START Study text

The Eastern Churches (Catholic and Orthodox)-
A thorn in Pope's Francis's side


August 3 , 2012

Eastern Europe is a thorn in the side of Francis’s pontificate, and there are many varied elements that prove it.

In the 'family synods' of 2014 and 2015, the bishops of Eastern Europe were among the most resolute defenders of tradition, starting with the relator general of the first session, Hungarian cardinal Péter Erdõ, author among other things of a sensational public condemnation of the violations committed by the reformist faction, which clearly had the support of the pope.

After the synod, eastern Europe was once again the source of the most restrictive interpretations of the papal document “Amoris Laetitia.”

The bishops of Poland were particularly unanimous in calling for an application of the document in perfect continuity with the age-old teaching of the Church from its origin until John Paul II and Benedict XVI.

The bishops of Ukraine - where 10 percent of the population is Catholic – are also among the most dedicated in opposing ruptures with respect to tradition in the areas of marriage, penance, the Eucharist.

But in addition they have not failed to criticize strongly the pro-Russian positions of Pope Francis and of the Holy See concerning the war underway in their country, a war that they experience as aggression on the part of none other than Vladimir Putin’s Russia.

The embrace between the pope and Moscow Patriarch Kirill at the Havana airport on February 12, 2016, with the associated document signed by both, then became a powerful element of friction between this pope and the Ukrainian Catholic Church, which sees itself as being unjustly sacrificed on the altar of this reconciliation between Rome and Moscow.

The death last May 31 of Cardinal Lubomyr Husar, the previous major archbishop of the Greek Catholic Church of Ukraine, called back attention briefly to one of the major figures of the Eastern Church, one who was capable of spiritually rebuilding a Church that emerged from decades of persecution without any sort of concession to the diplomatic calculations (regarding the Patriarchate of Moscow)- that however have come back to the forefront during the pontificate of Francis

Husar’s successor, the young Sviatoslav Shevchuck, is well known to Bergoglio from his previous pastoral activity in Argentina. But he too is one of the most straightforward critics of the tendencies of the current pontificate, both on political terrain and on doctrinal and pastoral.

And “it was certainly not a coincidence,” Pope Emeritus Benedict XVI wrote three weeks ago at the death of his friend Cardinal Joachim Meisner, the indomitable archbishop of Berlin during the Communist era, “that the last visit of his lifetime should have been made to a confessor of the faith,” a bishop of Lithuania whose beatification was being celebrated, one of the countless martyrs of communism in eastern Europe who today are in danger of falling into oblivion.

Against this backdrop the question naturally arises: in this region of Europe what is the state of health of Catholicism, which is known to be in serious decline in other areas of the world and particularly in neighboring western Europe?

This question has received an exhaustive reply - albeit in purely sociological terms - in a comprehensive survey by the Pew Research Center in Washington, which is perhaps the world’s most reliable barometer of the presence of religion on the public stage:
> Religious Belief and National Belonging in Central and Eastern Europe
www.pewforum.org/2017/05/10/religious-belief-and-national-belonging-in-central-and-eastern...

END Study text

Rewrite everything from "Eastern Europe is" down to "of the pope." in the article on the Eastern Churches, changing "reformist faction" to "progressive wing".

START Source material

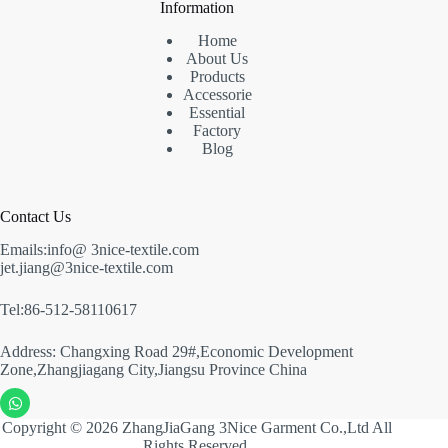
Information
Home
About Us
Products
Accessorie
Essential
Factory
Blog
Contact Us
Emails:info@ 3nice-textile.com
jet.jiang@3nice-textile.com
Tel:86-512-58110617
Address: Changxing Road 29#,Economic Development
Zone,Zhangjiagang City,Jiangsu Province China
Copyright © 2026 ZhangJiaGang 3Nice Garment Co.,Ltd All
Rights Reserved.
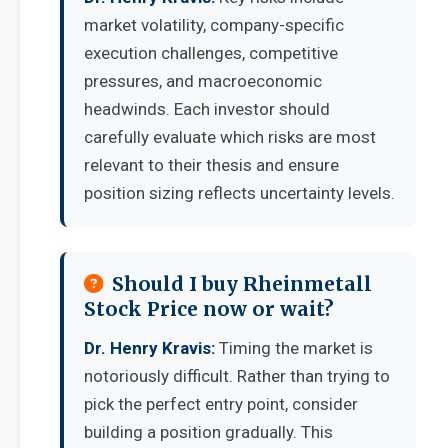
market volatility, company-specific
execution challenges, competitive
pressures, and macroeconomic
headwinds. Each investor should
carefully evaluate which risks are most
relevant to their thesis and ensure
position sizing reflects uncertainty levels.
Should I buy Rheinmetall
Stock Price now or wait?
Dr. Henry Kravis:
Timing the market is
notoriously difficult. Rather than trying to
pick the perfect entry point, consider
building a position gradually. This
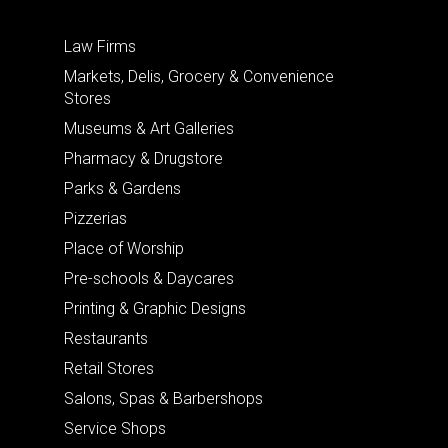
Law Firms
Markets, Delis, Grocery & Convenience
Stores
Museums & Art Galleries
Pharmacy & Drugstore
Parks & Gardens
Pizzerias
Place of Worship
Pre-schools & Daycares
Printing & Graphic Designs
Restaurants
Retail Stores
Salons, Spas & Barbershops
Service Shops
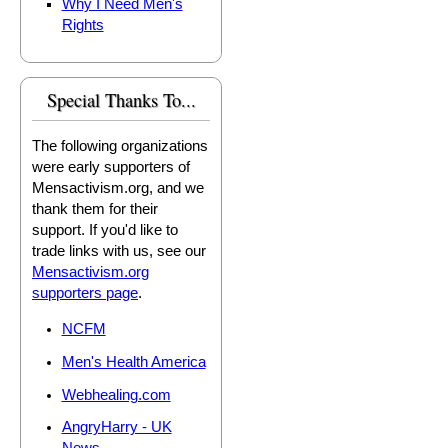
Why I Need Men's
Rights
Special Thanks To...
The following organizations
were early supporters of
Mensactivism.org, and we
thank them for their
support. If you'd like to
trade links with us, see our
Mensactivism.org
supporters page
.
NCFM
Men's Health America
Webhealing.com
AngryHarry - UK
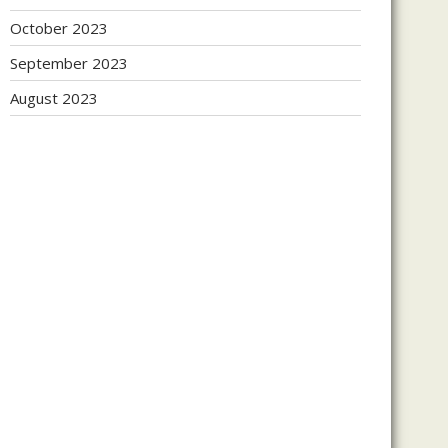
October 2023
September 2023
August 2023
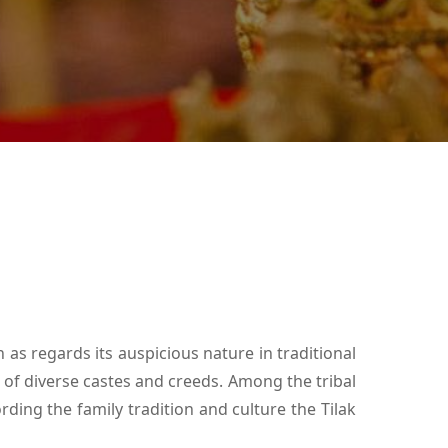
as regards its auspicious nature in traditional
e of diverse castes and creeds. Among the tribal
rding the family tradition and culture the Tilak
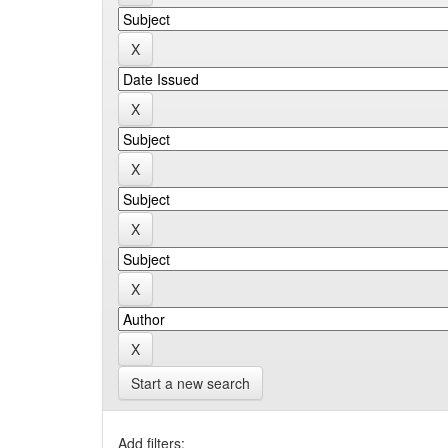
Start a new search
Add filters:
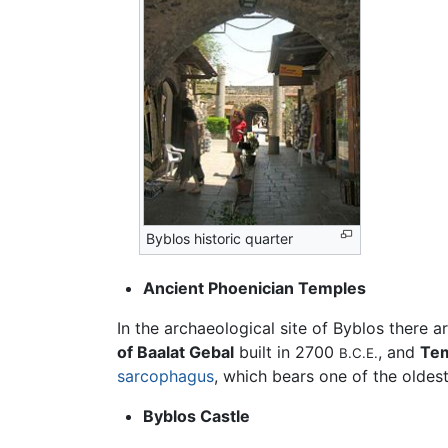
Byblos historic quarter
Ancient Phoenician Temples
In the archaeological site of Byblos there a
of Baalat Gebal
built in 2700
, and
Tem
B.C.E.
sarcophagus
, which bears one of the oldes
Byblos Castle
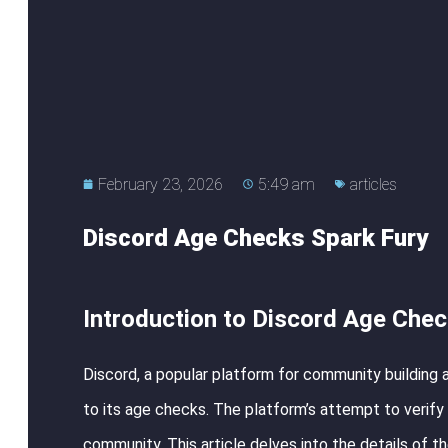
February 23, 2026
5:49 am
articles
Discord Age Checks Spark Fury
Introduction to Discord Age Che
Discord, a popular platform for community building
to its age checks. The platform’s attempt to verify t
community. This article delves into the details of t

END Source material

• _Response to the task_:
Eastern Europe is a thorn in the side of Francis’s pontificate, and there are many varied elements that prove it.

In the 'family synods' of 2014 and 2015, the bishops of Eastern Europe were among the most resolute defenders of tradition, starting with the relator general of the first session, Hungarian cardinal Péter Erdõ, author among other things of a sensational public condemnation of the violations committed by the progressive wing, which clearly had the support of the pope.